Survey of Health, Ageing and Retirement in Europe (SHARE)
The Survey of Health, Ageing and Retirement in Europe (SHARE) is a multidisciplinary and cross-national panel database of micro data on health, socio-economic status and social and family networks of more than 85,000 individuals (approximately 150,000 interviews) from 19 European countries (+Israel) aged 50 or over. SHARE responds to a Communication by the European Commission calling to "examine the possibility of establishing, in co-operation with Member States, a European Longitudinal Ageing Survey.” SHARE is centrally coordinated by Axel Börsch-Supan, Ph.D. at the Munich Center for the Economics of Aging (MEA), Max Planck Institute for Social Law and Social Policy. It is harmonized with the U.S. Health and Retirement Study and the English Longitudinal Study of Ageing and has become a role model for several ageing surveys worldwide.
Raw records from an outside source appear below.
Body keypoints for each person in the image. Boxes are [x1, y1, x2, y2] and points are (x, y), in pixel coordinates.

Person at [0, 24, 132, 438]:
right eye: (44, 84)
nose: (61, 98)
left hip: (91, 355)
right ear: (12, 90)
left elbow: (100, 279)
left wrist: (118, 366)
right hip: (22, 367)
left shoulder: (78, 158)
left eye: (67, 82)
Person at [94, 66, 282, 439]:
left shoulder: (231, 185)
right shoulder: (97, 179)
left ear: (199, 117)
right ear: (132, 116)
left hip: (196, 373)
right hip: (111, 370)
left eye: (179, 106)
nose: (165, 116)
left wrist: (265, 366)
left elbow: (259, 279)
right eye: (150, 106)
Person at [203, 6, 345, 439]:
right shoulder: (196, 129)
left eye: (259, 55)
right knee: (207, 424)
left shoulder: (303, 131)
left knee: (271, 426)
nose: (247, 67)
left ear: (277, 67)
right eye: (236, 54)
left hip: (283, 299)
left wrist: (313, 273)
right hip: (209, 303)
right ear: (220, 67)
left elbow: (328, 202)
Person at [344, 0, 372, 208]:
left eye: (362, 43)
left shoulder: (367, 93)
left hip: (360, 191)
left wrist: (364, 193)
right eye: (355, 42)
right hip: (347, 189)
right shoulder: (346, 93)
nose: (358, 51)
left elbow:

Swedish Adoption/Twin Study on Aging (SATSA)
The Swedish Adoption/Twin Study of Aging (SATSA) provides a unique opportunity to understand individual differences in aging. The twin design and the inclusion of twins reared apart makes it possible to study the importance of genetic and environmental factors that may underlie differing aging outcomes. Further, the broad spectrum of biological, psychological, and social domains assessed across the life span makes it possible to study patterns of change within and across domains and how these predict health and diseases of aging.
The China Health and Retirement Survey (CHARLS)
The China Health and Retirement Longitudinal Study (CHARLS) aims to collect a high quality nationally representative sample of Chinese residents ages 45 and older to serve the needs of scientific research on the elderly. The baseline national wave of CHARLS is being fielded in 2011 and includes about 10,000 households and 17,500 individuals in 150 counties/districts and 450 villages/resident committees. The individuals will be followed up every two years. All data will be made public one year after the end of data collection.
Clinical Research Resources
Short Physical Performance Battery (SPPB)
The Short Physical Performance Battery (SPPB) is an objective assessment tool for evaluating lower extremity functioning in older persons. It was developed by the National Institute on Aging and is available for use without permission or royalty fees. This site will allow you to download the contents of a training CD that includes comprehensive instructions on the administration of the battery, safety tips, a scoring sheet and background information on publications that support the methodology. These files may be used on your computer or written to a CD. A cover for the CD case is also available for downloading and printing.
Textrous! is a web-based framework for the extraction of biomedical semantic meaning from a given input gene set of arbitrary length. Textrous! employs natural language processing techniques, including latent semantic indexing , sentence splitting, word tokenization, parts-of-speech tagging, and noun-phrase chunking, to mine MEDLINE abstracts, PubMed Central articles, articles from the Online Mendelian Inheritance in Man, and Mammalian Phenotype annotation obtained from Jackson Laboratories.